Of all kinds of composition, Poetry is that which gives to the lovers of it the greatest and most enduring pleasure. Almost every one of them can heartily respond to the beautiful words of one who was not only a great Poet, but a profound philosopher—Coleridge—who, speaking of the delight he had experienced in writing his Poems, says: 'Poetry has been to me its own exceeding great reward. It has soothed my afflictions; it has multiplied and refined my enjoyments; it has endeared solitude; and it has given me the habit of wishing to discover the Good and the Beautiful in all that meets and surrounds me.'
In no way can the imagination be more effectually or safely exercised and improved than by the constant perusal and study of our best Poets. Poetry appeals to the universal sympathies of mankind. With the contemplative writers, we can indulge our pensive and thoughtful tastes. With the describers of natural scenery, we can delight in the beauties and glories of the external universe. With the great dramatists, we are able to study all the phases of the human mind, and to take their fictitious personages as models or beacons for ourselves. With the great creative Poets, we can go outside of all these, and find ourselves in a region of pure Imagination, which may be as true to our higher instincts—perhaps more so—than the shows which surround us.

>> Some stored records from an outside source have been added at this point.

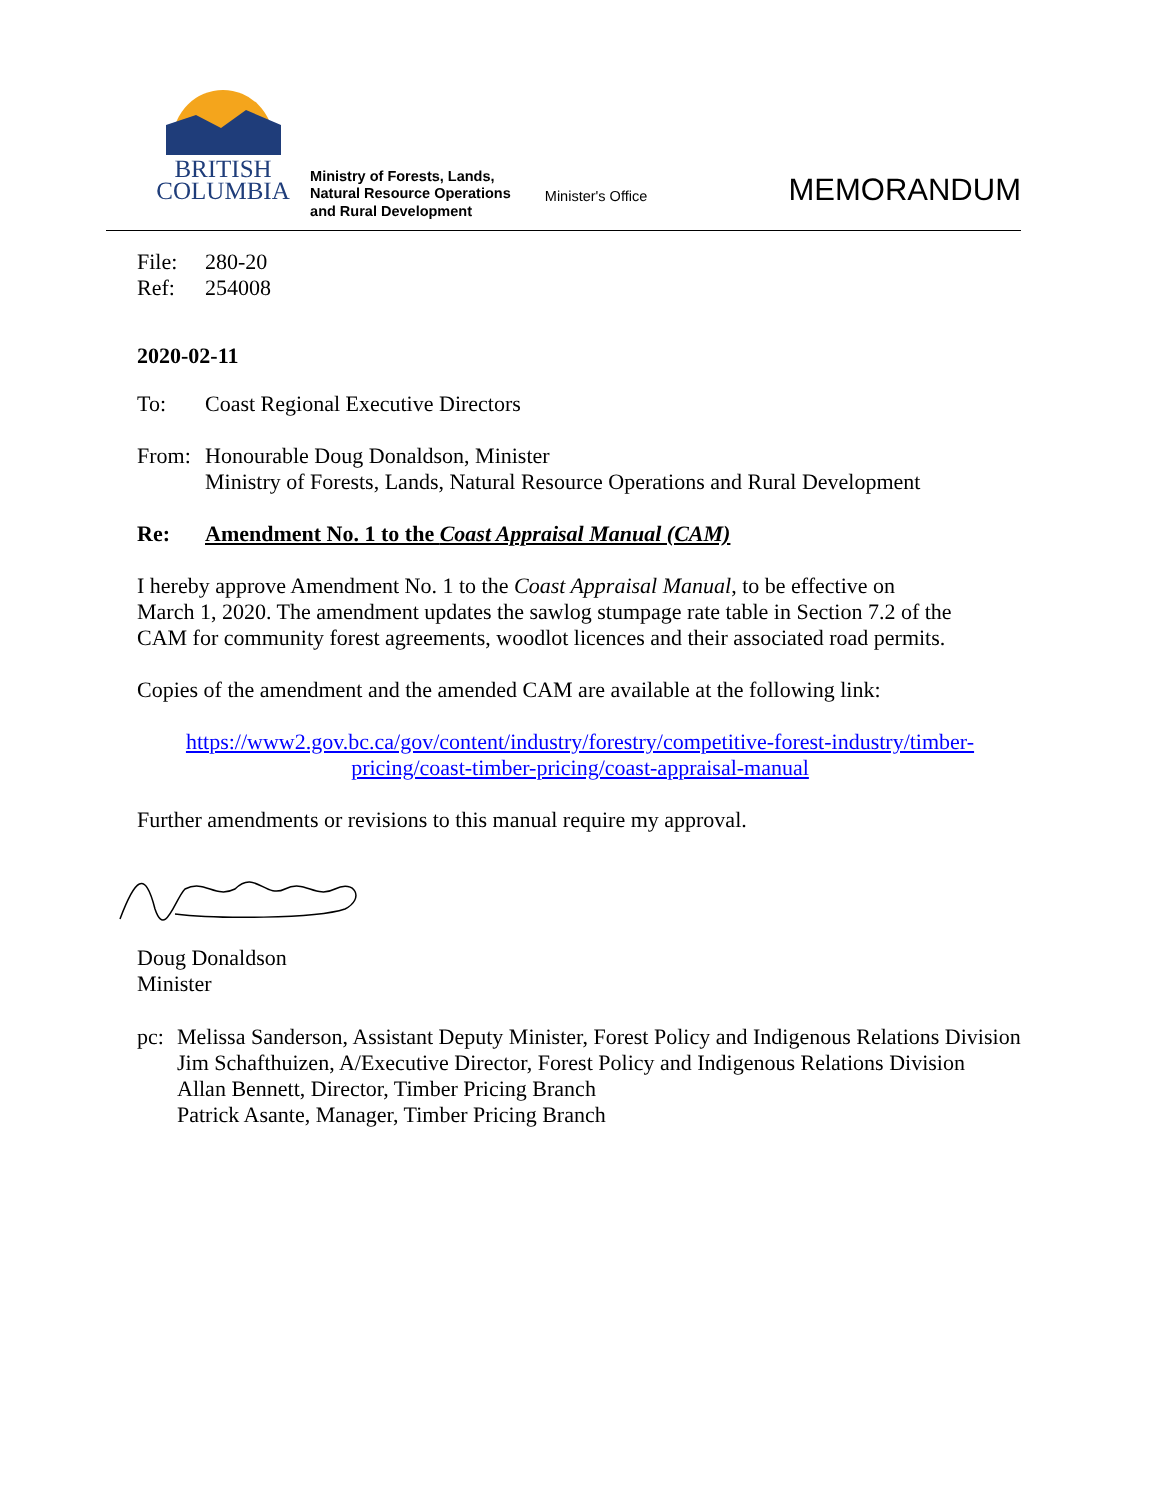BRITISH
COLUMBIA
Ministry of Forests, Lands,
Natural Resource Operations
and Rural Development
Minister's Office
MEMORANDUM
File: 280-20
Ref: 254008
2020-02-11
To: Coast Regional Executive Directors
From: Honourable Doug Donaldson, Minister
Ministry of Forests, Lands, Natural Resource Operations and Rural Development
Re: Amendment No. 1 to the Coast Appraisal Manual (CAM)
I hereby approve Amendment No. 1 to the Coast Appraisal Manual, to be effective on March 1, 2020. The amendment updates the sawlog stumpage rate table in Section 7.2 of the CAM for community forest agreements, woodlot licences and their associated road permits.
Copies of the amendment and the amended CAM are available at the following link:
https://www2.gov.bc.ca/gov/content/industry/forestry/competitive-forest-industry/timber-pricing/coast-timber-pricing/coast-appraisal-manual
Further amendments or revisions to this manual require my approval.
Doug Donaldson
Minister
pc: Melissa Sanderson, Assistant Deputy Minister, Forest Policy and Indigenous Relations Division
Jim Schafthuizen, A/Executive Director, Forest Policy and Indigenous Relations Division
Allan Bennett, Director, Timber Pricing Branch
Patrick Asante, Manager, Timber Pricing Branch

If it be as truthfully as it has been happily expressed by the prince of dramatic Poets, that
'He who has no music in his soul
Is fit for treasons, stratagems, and spoils,'
it should be a paramount duty with every one who loves his species, and cultivates a generous philanthropy, to patronize every effort to diffuse widely through society, Poetry of genuine character, and to cultivate a taste for it as an element of a literary, religious, and moral education. We commend, as a standard of appreciation of the true character of the gifts of the Poetic Muse, the following critique from Sheffield, Duke of Buckingham:
''Tis not a flash of fancy, which sometimes,
Dazzling our minds, sets off the slightest rhymes,
Bright as a blaze, but in a moment done;
True wit is everlasting, like the sun,
Which, though sometimes behind a cloud retired,
Breaks out again, and is by all admired.
Number and rhyme, and that harmonious sound
Which not the nicest ear with harshness wound,
Are necessary, yet but vulgar arts;
And all in rain these superficial parts
Contribute to the structure of the whole,
Without a genius too—for that's the soul;
A spirit which inspires the work throughout,
As that of Nature moves the world about;
A flame that glows amidst conceptions fit;
E'en something of divine, and more than wit;
Itself unseen, yet all things by it shown,
Describing all men, but described by none.'
We neither intend nor desire to institute any invidious comparisons between Old Britain and Young America. We are one people—one in blood, one literature, one faith, one religion, in fact or in profession. Our language girdles the whole earth. Our science and our religion more or less enlighten every land, as our sails whiten every sea, and our commerce, in some degree, enriches every people. There is a magnanimity, a benevolence, a philanthropy, in English Poetry, whether the Muse be English, Scotch, Irish, or American, that thrills the social nerve and warms the kindred hearts of all who think, or speak, or dream in our vernacular. The pen of the gifted Bard is more puissant than the cannon's thundering roar or the warrior's glittering sword; and the soft, sweet melodies of English Poetry, gushing from a Christian Muse, are Heaven's sovereign specifics for a wounded spirit and an aching heart!